The text of the material previously referred to by Mr. McGovern is as
follows:
At the end of the resolution, add the following new
section:
SEC.__. WOMEN'S HEALTH PROTECTION ACT.
Not later than January 12, 2023, the Speaker shall,
pursuant to clause 2(b) of rule XVIII, declare the House
resolved into the Committee of the Whole House on the State
of the Union for consideration of a bill consisting of the
text of H.R. 8296 of the One Hundred Seventeenth Congress, as
passed by the House on July 15, 2022, to protect a person's
ability to determine whether to continue or end a pregnancy,
and to protect a health care provider's ability to provide
abortion services. The first reading of the bill shall be
dispensed with. All points of order against consideration of
the bill are waived. General debate shall be confined to the
bill and shall not ceed one hour equally divided and
controlled by the Majority Leader and the Minority Leader or
their respective designees. After general debate the bill
shall be considered for amendment under the five-minute rule.

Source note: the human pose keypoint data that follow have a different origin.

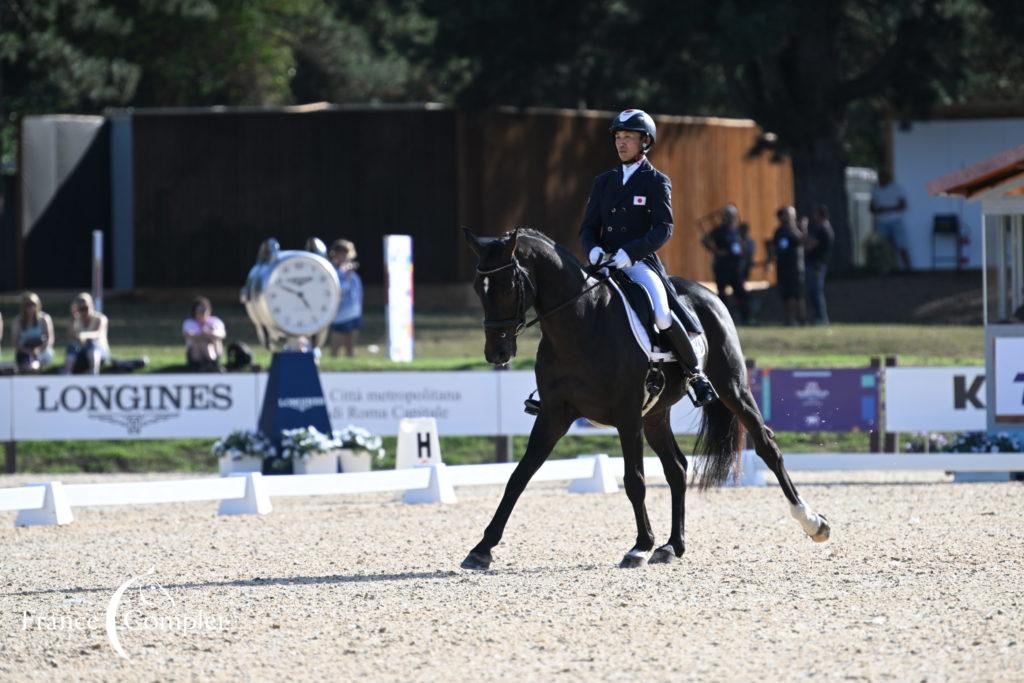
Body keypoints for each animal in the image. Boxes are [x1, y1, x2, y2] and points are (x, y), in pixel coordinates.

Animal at [464, 227, 831, 569]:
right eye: (478, 288)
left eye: (507, 286)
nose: (497, 353)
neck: (581, 323)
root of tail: (705, 291)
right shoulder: (554, 414)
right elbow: (518, 477)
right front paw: (481, 549)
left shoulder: (627, 416)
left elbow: (634, 481)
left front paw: (639, 546)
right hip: (655, 415)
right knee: (677, 468)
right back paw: (672, 546)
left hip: (732, 388)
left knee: (766, 445)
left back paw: (813, 523)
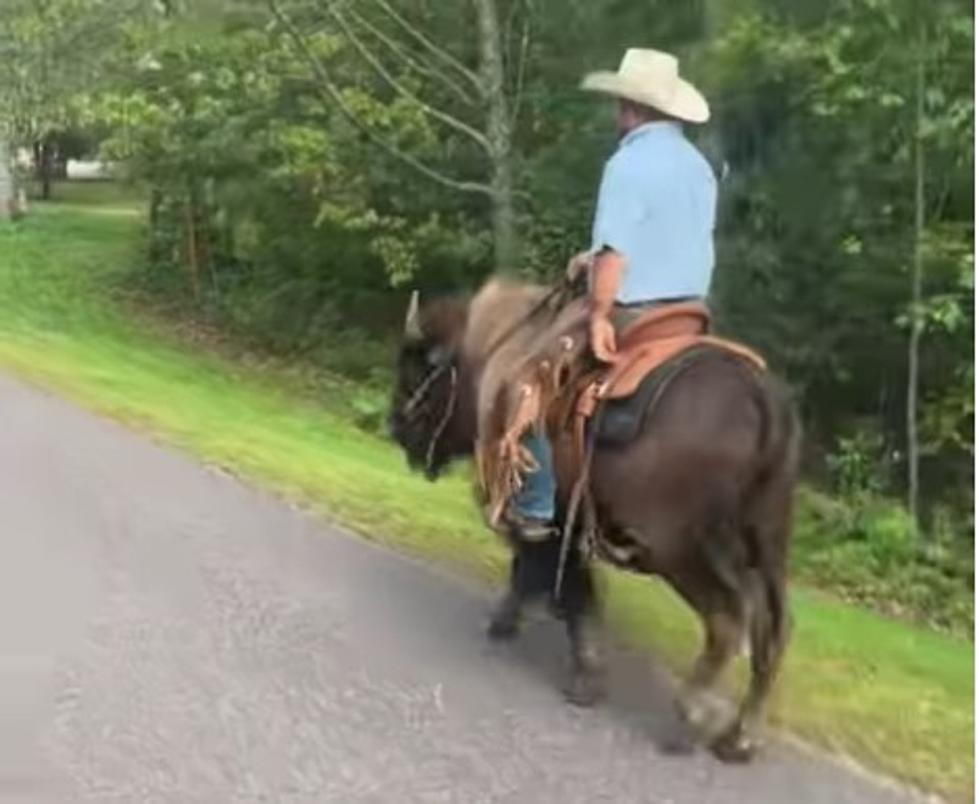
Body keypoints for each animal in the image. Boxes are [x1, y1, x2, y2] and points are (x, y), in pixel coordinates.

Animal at [386, 280, 800, 764]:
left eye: (415, 368)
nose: (395, 426)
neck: (499, 345)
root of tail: (760, 395)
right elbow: (542, 576)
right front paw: (510, 621)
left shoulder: (549, 516)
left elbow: (567, 586)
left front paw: (584, 675)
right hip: (767, 544)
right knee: (773, 628)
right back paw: (739, 738)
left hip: (678, 550)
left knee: (728, 618)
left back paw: (689, 719)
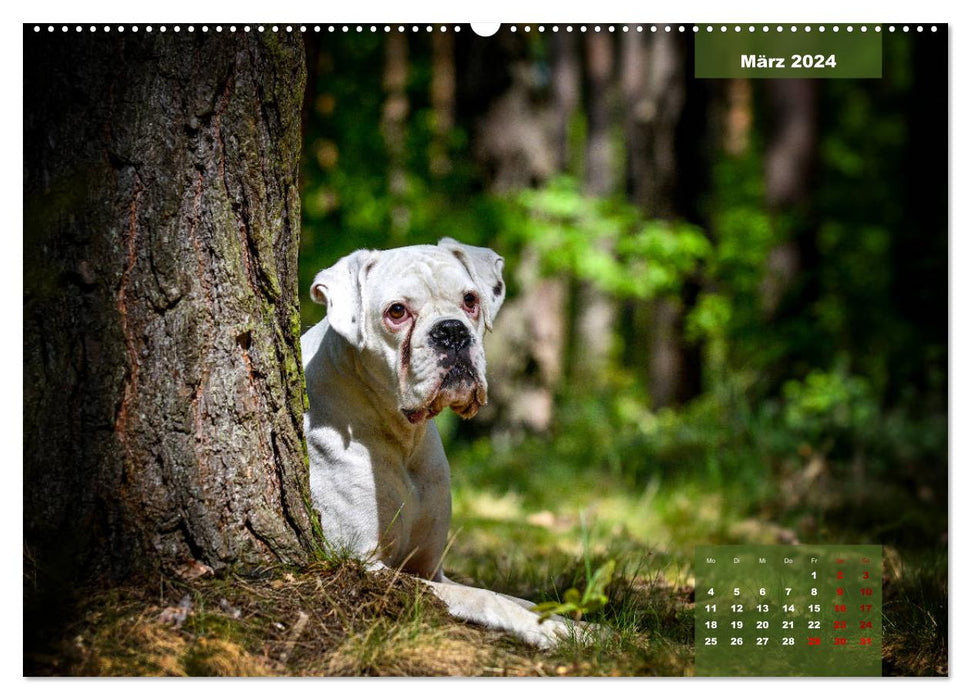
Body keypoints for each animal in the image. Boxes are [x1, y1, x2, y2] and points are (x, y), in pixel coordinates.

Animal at [304, 238, 572, 648]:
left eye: (470, 300)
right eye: (397, 311)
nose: (451, 331)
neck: (402, 437)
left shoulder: (430, 567)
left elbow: (523, 600)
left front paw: (585, 627)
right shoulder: (367, 565)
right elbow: (487, 598)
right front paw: (551, 631)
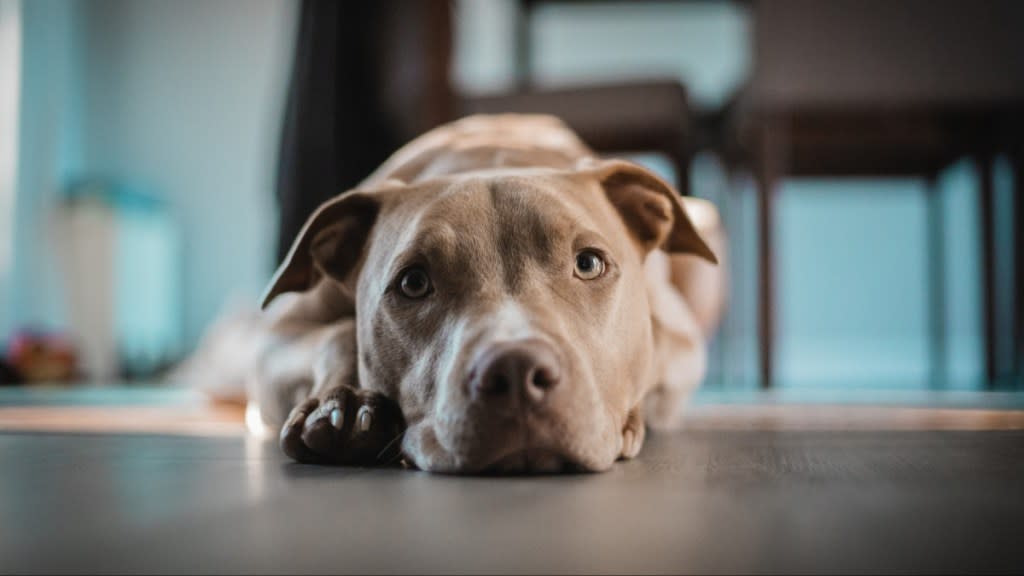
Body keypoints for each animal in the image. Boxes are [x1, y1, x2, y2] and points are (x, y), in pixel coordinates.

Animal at [195, 113, 724, 471]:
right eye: (413, 283)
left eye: (589, 263)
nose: (516, 371)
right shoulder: (275, 342)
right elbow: (336, 335)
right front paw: (343, 408)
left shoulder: (681, 343)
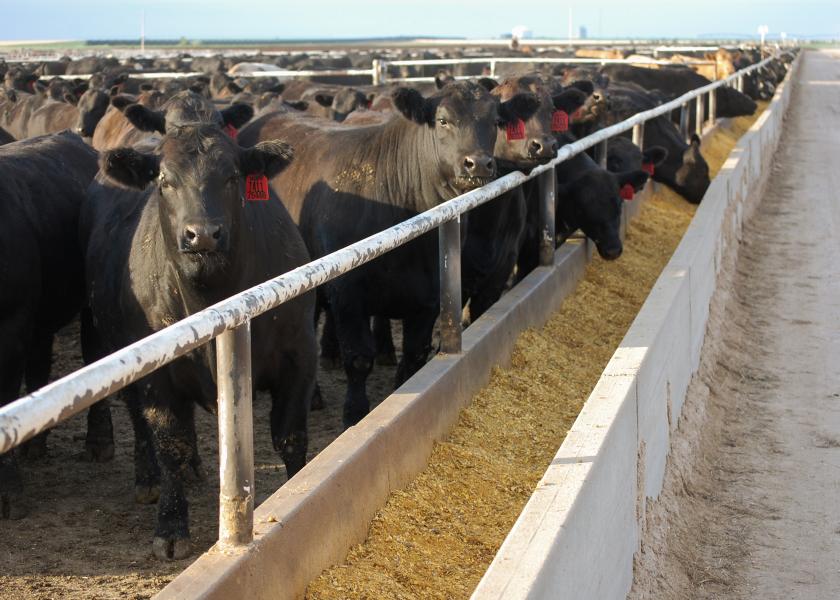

The bill shall be considered as read. All points of order
against provisions in the bill are waived. No amendment shall
be in order except: (1) those amendments to the bill received
for printing in the portion of the Congressional Record
designated for that purpose in clause 8 of rule XVIII dated
at least one day before the day of consideration of the
amendment; and (2) up to 20 pro forma amendments for the
purpose of debate, 10 of which may be offered by the Majority
Leader or a designee and 10 of which may be offered by the
Minority Leader or a designee. Each amendment so received may
be offered only by the Member who caused it to be printed or
a designee and shall be considered as read if printed. At the
conclusion of consideration of the bill for amendment the
Committee shall rise and report the bill to the House with
such amendments as may have been adopted. The previous
question shall be considered as ordered on the bill and
amendments thereto to final passage without intervening
motion except one motion to recommit.
Mr. COLE. Mr. Speaker, I yield back the balance of my time, and I
move the previous question on the resolution.
The SPEAKER pro tempore. The question is on ordering the previous
question.
The question was taken; and the Speaker pro tempore announced that
the ayes appeared to have it.
Mr. McGOVERN. Mr. Speaker, on that I demand the yeas and nays.
The yeas and nays were ordered.
The SPEAKER pro tempore. Pursuant to the order of the House of today,
further proceedings on this question are postponed.